> _Information provided_
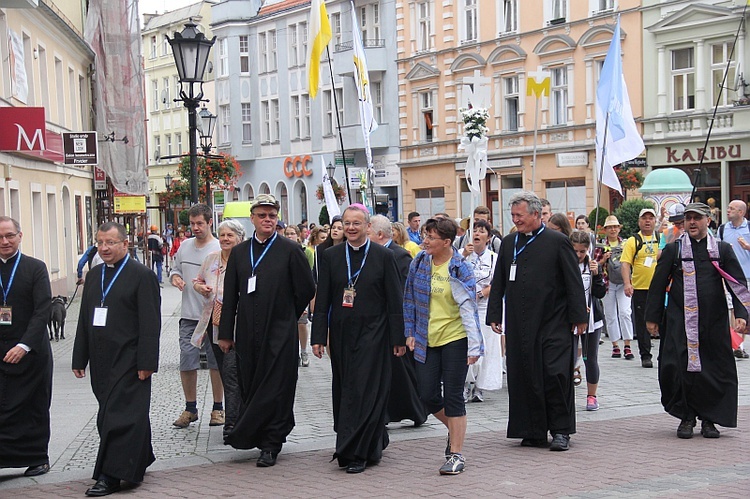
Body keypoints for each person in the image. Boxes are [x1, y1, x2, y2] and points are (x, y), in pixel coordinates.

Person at [218, 194, 315, 467]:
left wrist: (286, 313)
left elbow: (306, 289)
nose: (267, 220)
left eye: (272, 216)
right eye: (262, 215)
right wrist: (226, 333)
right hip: (247, 331)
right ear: (252, 219)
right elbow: (231, 296)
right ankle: (257, 435)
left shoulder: (290, 250)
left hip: (280, 333)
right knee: (250, 384)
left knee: (276, 386)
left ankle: (272, 443)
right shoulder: (239, 252)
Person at [487, 191, 587, 452]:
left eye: (520, 215)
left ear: (535, 214)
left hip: (553, 321)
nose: (516, 220)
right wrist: (495, 313)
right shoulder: (509, 243)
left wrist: (580, 317)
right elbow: (498, 281)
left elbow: (573, 281)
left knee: (555, 374)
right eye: (513, 216)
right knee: (524, 375)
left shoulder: (557, 241)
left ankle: (561, 430)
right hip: (520, 323)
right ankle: (531, 430)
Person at [311, 205, 406, 474]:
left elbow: (394, 299)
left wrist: (398, 337)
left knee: (364, 388)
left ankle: (357, 452)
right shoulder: (330, 256)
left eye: (357, 223)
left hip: (375, 332)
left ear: (367, 227)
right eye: (347, 223)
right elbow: (324, 299)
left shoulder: (383, 256)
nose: (351, 228)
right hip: (341, 334)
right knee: (346, 388)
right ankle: (371, 438)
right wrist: (318, 336)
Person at [645, 203, 749, 439]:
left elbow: (737, 284)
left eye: (697, 218)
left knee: (713, 370)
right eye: (688, 218)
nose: (692, 222)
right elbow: (658, 285)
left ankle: (710, 419)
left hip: (713, 323)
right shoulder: (674, 250)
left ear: (708, 221)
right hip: (679, 321)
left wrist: (742, 314)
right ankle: (687, 417)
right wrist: (652, 318)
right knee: (679, 368)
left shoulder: (722, 250)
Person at [73, 222, 160, 496]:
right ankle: (139, 458)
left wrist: (147, 362)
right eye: (100, 242)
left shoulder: (141, 275)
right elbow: (85, 318)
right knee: (121, 414)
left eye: (110, 242)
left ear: (125, 244)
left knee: (117, 417)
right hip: (102, 360)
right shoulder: (95, 274)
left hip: (130, 359)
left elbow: (150, 323)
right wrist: (79, 356)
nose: (104, 248)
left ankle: (110, 475)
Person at [404, 217, 483, 474]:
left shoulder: (461, 268)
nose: (424, 241)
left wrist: (474, 346)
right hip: (426, 338)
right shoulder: (419, 262)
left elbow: (469, 309)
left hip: (455, 339)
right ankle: (454, 427)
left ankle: (457, 454)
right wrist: (410, 332)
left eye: (430, 237)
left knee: (453, 395)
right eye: (425, 235)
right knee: (427, 394)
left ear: (447, 242)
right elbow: (409, 299)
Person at [0, 217, 53, 478]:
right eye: (0, 237)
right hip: (1, 349)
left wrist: (24, 345)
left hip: (31, 351)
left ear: (20, 236)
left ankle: (37, 458)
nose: (4, 242)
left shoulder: (35, 268)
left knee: (34, 406)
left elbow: (43, 309)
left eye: (9, 236)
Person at [169, 204, 224, 428]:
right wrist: (176, 279)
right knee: (187, 361)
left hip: (214, 315)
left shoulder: (220, 247)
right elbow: (175, 270)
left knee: (216, 362)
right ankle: (190, 408)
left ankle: (218, 408)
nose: (195, 228)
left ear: (210, 222)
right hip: (190, 315)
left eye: (200, 223)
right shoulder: (184, 246)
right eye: (192, 224)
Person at [369, 215, 427, 427]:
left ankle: (417, 410)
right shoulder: (373, 254)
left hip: (396, 322)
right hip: (377, 322)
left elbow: (404, 293)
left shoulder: (399, 256)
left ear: (380, 234)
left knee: (402, 372)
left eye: (368, 232)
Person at [192, 219, 246, 440]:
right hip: (213, 325)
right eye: (222, 235)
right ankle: (237, 417)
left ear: (239, 238)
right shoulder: (211, 259)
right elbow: (198, 279)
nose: (224, 239)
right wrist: (199, 287)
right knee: (225, 372)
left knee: (232, 373)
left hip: (237, 325)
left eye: (229, 236)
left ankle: (232, 423)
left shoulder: (245, 260)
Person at [462, 219, 502, 403]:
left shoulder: (494, 258)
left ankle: (480, 386)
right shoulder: (464, 256)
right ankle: (465, 383)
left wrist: (483, 293)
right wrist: (463, 254)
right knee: (467, 344)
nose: (477, 234)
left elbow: (497, 282)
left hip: (485, 306)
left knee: (486, 346)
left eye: (481, 231)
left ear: (488, 237)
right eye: (474, 231)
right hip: (465, 307)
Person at [570, 231, 606, 411]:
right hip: (570, 319)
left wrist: (597, 275)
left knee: (590, 358)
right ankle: (566, 396)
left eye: (582, 251)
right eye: (575, 251)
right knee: (568, 358)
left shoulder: (592, 266)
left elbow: (600, 293)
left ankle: (592, 396)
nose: (578, 255)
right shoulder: (565, 265)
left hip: (592, 319)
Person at [620, 207, 659, 368]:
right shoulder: (633, 240)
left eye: (651, 218)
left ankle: (664, 354)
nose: (647, 221)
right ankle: (645, 355)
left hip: (660, 288)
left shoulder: (661, 238)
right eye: (644, 218)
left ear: (655, 221)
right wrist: (627, 283)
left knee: (663, 321)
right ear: (639, 221)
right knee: (642, 322)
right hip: (640, 288)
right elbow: (625, 263)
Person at [598, 216, 634, 359]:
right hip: (607, 283)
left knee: (625, 312)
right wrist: (603, 259)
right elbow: (594, 265)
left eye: (615, 227)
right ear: (605, 230)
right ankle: (615, 345)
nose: (613, 229)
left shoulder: (626, 244)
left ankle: (627, 344)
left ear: (619, 228)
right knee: (610, 314)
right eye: (610, 227)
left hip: (624, 282)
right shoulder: (600, 245)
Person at [718, 199, 750, 358]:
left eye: (732, 208)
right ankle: (738, 345)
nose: (728, 210)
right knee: (733, 309)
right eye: (728, 207)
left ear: (741, 212)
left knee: (745, 307)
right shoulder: (723, 229)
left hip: (748, 276)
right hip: (728, 277)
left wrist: (748, 247)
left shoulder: (749, 228)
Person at [283, 224, 314, 366]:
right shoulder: (281, 250)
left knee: (302, 323)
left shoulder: (306, 251)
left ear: (297, 235)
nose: (289, 236)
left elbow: (309, 274)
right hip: (286, 293)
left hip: (300, 291)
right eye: (287, 234)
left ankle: (303, 351)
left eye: (292, 234)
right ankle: (292, 352)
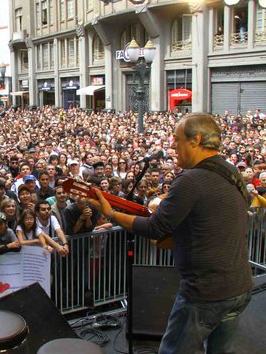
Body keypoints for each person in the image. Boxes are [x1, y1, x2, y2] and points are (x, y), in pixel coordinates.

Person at [89, 113, 253, 354]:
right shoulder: (230, 171)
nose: (172, 147)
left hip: (204, 293)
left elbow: (155, 227)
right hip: (239, 286)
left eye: (176, 140)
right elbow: (222, 212)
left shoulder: (190, 180)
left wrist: (111, 214)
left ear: (195, 140)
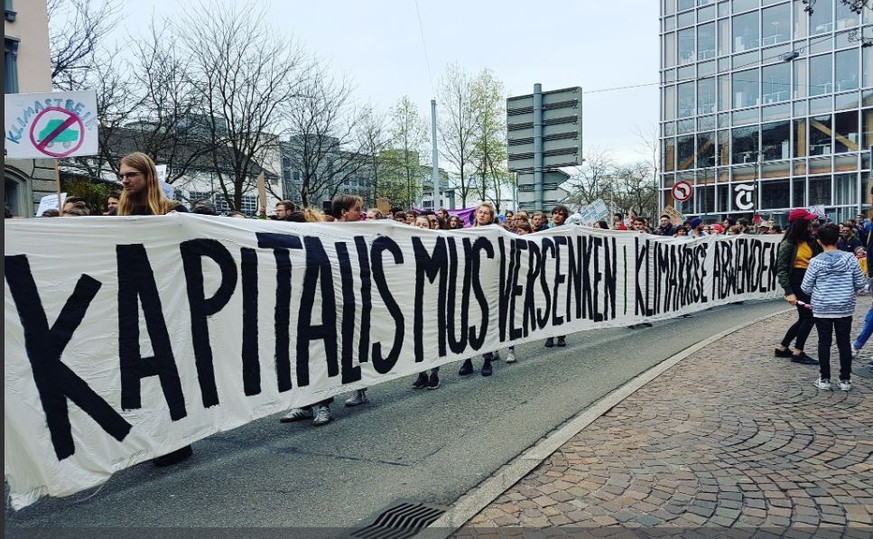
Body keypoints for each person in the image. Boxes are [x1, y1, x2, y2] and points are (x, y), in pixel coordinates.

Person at [113, 152, 192, 466]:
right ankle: (155, 438)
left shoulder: (174, 213)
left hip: (170, 302)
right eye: (122, 176)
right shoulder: (119, 217)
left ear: (148, 176)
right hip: (134, 304)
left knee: (171, 371)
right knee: (142, 375)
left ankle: (177, 439)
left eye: (131, 174)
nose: (125, 181)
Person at [801, 223, 866, 391]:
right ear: (838, 239)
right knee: (844, 343)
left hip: (822, 307)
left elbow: (806, 287)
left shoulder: (815, 262)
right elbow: (860, 282)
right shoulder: (850, 258)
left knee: (824, 342)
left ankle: (824, 378)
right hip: (844, 307)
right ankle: (845, 380)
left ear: (819, 241)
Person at [774, 208, 820, 365]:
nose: (810, 223)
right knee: (809, 317)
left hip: (808, 280)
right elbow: (781, 270)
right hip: (796, 281)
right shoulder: (787, 244)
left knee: (804, 317)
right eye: (807, 221)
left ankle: (782, 348)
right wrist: (789, 292)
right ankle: (797, 352)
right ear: (800, 224)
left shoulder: (811, 241)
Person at [545, 204, 571, 347]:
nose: (557, 215)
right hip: (548, 271)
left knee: (561, 304)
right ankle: (549, 334)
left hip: (563, 271)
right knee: (548, 304)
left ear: (564, 217)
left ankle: (561, 335)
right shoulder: (544, 231)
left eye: (560, 214)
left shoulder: (569, 231)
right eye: (555, 213)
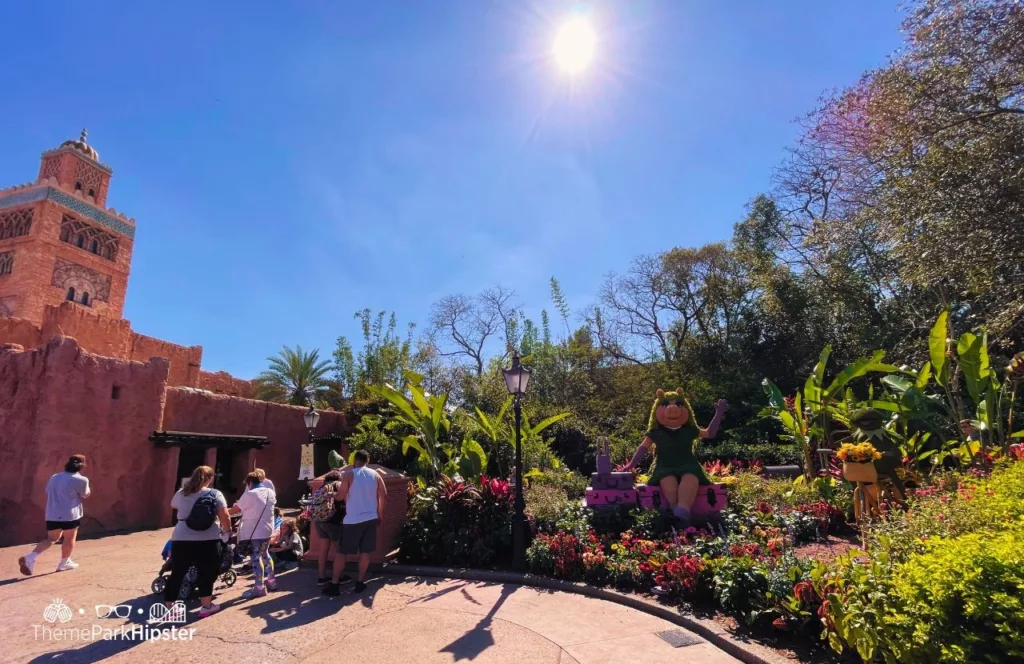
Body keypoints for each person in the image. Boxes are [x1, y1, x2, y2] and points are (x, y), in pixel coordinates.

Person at [618, 390, 728, 525]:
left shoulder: (690, 430)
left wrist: (718, 414)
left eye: (679, 404)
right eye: (665, 404)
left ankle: (682, 511)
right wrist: (631, 465)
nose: (673, 409)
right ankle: (677, 511)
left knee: (690, 478)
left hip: (688, 464)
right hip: (664, 465)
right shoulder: (655, 432)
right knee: (668, 482)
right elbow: (643, 448)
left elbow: (709, 433)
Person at [165, 465, 231, 618]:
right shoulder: (215, 494)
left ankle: (169, 609)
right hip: (208, 538)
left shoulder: (181, 493)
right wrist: (227, 530)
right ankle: (206, 606)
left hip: (182, 537)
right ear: (210, 479)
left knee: (177, 573)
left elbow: (173, 505)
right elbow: (225, 516)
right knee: (206, 573)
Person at [323, 450, 386, 596]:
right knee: (365, 552)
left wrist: (332, 494)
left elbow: (340, 496)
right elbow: (384, 494)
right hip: (370, 518)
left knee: (341, 552)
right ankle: (360, 583)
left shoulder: (349, 474)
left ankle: (335, 585)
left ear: (355, 460)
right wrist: (379, 513)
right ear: (367, 460)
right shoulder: (376, 475)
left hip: (352, 519)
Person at [19, 455, 91, 575]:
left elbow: (48, 491)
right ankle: (64, 562)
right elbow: (85, 494)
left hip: (52, 514)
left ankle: (30, 557)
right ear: (82, 466)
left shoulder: (54, 477)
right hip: (70, 515)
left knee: (51, 539)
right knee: (69, 538)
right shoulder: (82, 480)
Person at [230, 471, 277, 598]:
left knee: (256, 558)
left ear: (250, 483)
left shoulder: (250, 494)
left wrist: (223, 513)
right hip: (267, 529)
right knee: (265, 554)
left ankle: (259, 587)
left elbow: (235, 510)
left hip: (254, 530)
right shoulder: (270, 492)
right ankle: (272, 581)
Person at [311, 470, 346, 586]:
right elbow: (343, 497)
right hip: (332, 520)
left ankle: (321, 577)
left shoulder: (321, 487)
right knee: (338, 549)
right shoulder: (337, 484)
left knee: (323, 549)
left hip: (318, 520)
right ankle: (340, 576)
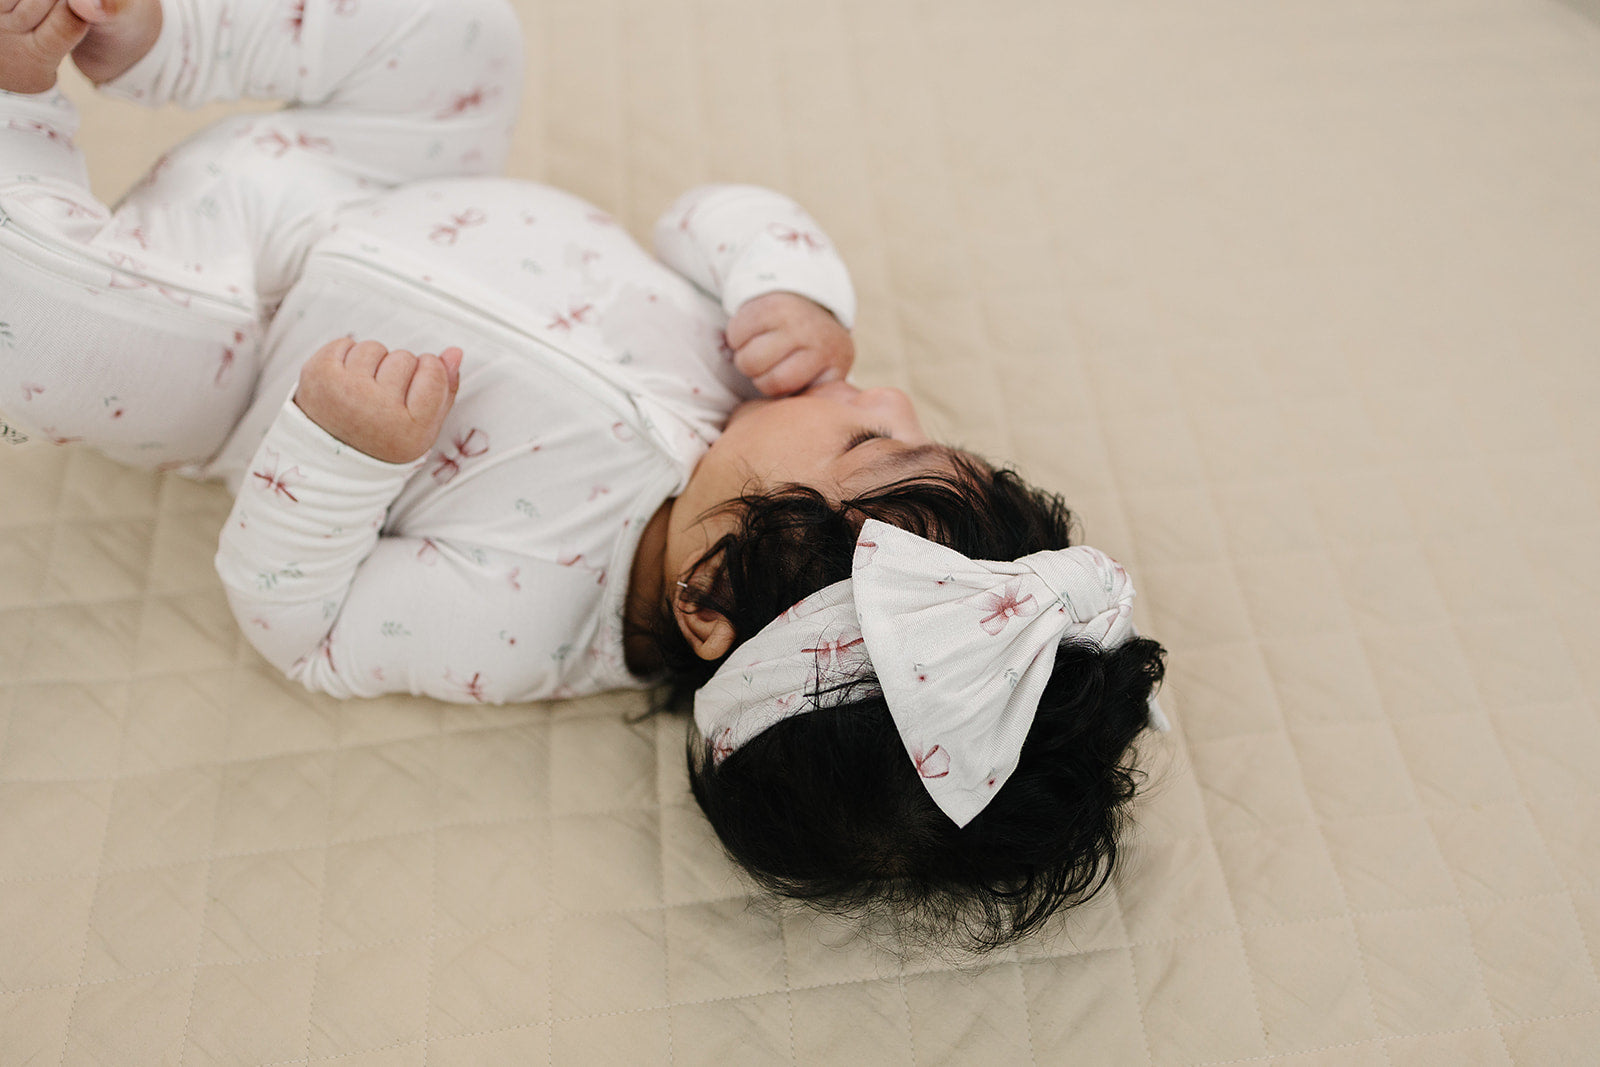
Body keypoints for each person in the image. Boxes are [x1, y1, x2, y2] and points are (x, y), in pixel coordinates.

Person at [1, 0, 1167, 948]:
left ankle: (20, 103)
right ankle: (153, 33)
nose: (886, 393)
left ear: (709, 594)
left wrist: (340, 450)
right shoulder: (758, 363)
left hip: (224, 348)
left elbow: (305, 627)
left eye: (867, 442)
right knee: (463, 33)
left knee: (48, 335)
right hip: (382, 172)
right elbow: (703, 216)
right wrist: (788, 284)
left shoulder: (530, 621)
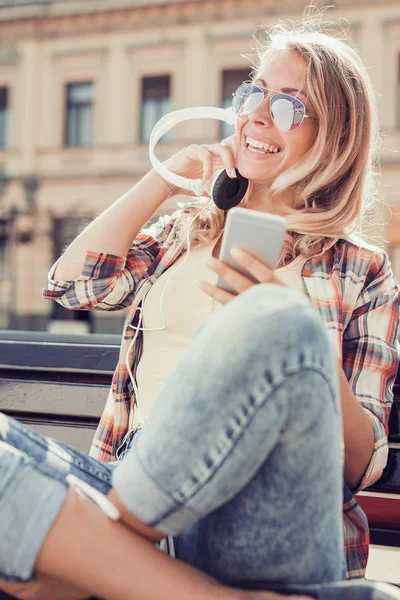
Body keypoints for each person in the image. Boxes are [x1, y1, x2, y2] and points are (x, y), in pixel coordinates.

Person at [1, 12, 400, 600]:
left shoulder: (360, 267)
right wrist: (165, 179)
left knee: (283, 325)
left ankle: (96, 544)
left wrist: (298, 343)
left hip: (261, 510)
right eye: (254, 92)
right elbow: (76, 286)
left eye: (290, 105)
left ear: (334, 137)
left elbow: (361, 465)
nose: (259, 114)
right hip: (130, 475)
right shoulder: (181, 234)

> _What to work on_
Among the entries above, locate the lines containing "left hip: (254, 530)" and "right ankle: (340, 576)", and transcribe exactly those two lines and all lines between.

> _Answer to this exercise_
left hip: (254, 530)
right shoulder: (270, 492)
right ankle: (272, 581)
Person at [311, 470, 346, 586]:
right elbow: (343, 497)
right hip: (332, 520)
left ankle: (321, 577)
left shoulder: (321, 487)
right knee: (338, 549)
right shoulder: (337, 484)
left knee: (323, 549)
left hip: (318, 520)
right ankle: (340, 576)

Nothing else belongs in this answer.